───── Entries shown ─────
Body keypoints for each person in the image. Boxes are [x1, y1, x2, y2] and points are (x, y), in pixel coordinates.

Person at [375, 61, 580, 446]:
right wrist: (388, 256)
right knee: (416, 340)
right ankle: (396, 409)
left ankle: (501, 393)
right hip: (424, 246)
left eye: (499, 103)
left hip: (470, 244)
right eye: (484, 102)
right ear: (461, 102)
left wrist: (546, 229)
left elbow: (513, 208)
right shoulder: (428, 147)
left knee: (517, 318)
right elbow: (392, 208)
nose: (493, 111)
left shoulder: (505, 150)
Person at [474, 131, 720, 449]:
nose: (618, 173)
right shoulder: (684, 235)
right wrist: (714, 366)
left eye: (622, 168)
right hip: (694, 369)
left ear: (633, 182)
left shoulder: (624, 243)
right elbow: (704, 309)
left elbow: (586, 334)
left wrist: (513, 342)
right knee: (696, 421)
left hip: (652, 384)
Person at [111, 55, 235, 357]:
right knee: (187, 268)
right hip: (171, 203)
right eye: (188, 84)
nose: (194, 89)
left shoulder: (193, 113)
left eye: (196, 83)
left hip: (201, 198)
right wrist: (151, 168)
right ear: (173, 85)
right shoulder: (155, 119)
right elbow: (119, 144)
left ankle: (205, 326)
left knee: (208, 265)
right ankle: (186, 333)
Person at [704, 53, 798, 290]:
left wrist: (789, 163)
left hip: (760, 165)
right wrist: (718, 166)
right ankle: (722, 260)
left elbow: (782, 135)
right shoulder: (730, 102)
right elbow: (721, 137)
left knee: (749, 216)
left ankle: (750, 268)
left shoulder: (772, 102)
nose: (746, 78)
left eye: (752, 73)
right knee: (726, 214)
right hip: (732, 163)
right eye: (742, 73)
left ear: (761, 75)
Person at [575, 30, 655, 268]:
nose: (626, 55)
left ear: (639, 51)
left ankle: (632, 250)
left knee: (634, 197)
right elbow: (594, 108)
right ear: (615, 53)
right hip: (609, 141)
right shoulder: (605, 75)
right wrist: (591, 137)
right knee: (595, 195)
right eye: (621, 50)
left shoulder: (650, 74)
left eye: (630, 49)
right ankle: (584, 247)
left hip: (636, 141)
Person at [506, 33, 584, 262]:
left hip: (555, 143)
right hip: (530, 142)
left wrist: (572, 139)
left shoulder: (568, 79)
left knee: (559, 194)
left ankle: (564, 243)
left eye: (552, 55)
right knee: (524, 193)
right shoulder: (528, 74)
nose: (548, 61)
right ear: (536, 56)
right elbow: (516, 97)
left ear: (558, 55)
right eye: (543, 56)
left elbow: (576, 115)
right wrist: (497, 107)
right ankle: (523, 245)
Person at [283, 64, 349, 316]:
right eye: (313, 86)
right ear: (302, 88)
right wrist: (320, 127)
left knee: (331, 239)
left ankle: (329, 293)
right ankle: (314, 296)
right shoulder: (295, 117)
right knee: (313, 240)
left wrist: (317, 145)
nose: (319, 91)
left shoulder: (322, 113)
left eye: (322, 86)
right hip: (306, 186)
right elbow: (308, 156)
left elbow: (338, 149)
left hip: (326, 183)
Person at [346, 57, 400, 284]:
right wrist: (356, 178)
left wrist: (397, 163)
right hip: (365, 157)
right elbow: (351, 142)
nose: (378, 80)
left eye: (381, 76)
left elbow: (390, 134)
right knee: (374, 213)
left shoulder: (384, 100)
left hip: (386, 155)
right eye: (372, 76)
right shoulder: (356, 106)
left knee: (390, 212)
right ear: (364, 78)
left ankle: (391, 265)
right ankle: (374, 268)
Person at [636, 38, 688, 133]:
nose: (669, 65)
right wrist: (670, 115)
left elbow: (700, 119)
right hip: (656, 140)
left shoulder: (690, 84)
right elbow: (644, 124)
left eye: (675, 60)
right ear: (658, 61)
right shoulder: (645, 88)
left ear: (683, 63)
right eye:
─────
> **Task prompt**
Copy here each line of the preceding records with "nose" in it.

> **Solution**
nose: (493, 111)
nose: (618, 173)
nose: (194, 89)
nose: (746, 78)
nose: (626, 55)
nose: (548, 61)
nose: (319, 91)
nose: (378, 80)
nose: (669, 65)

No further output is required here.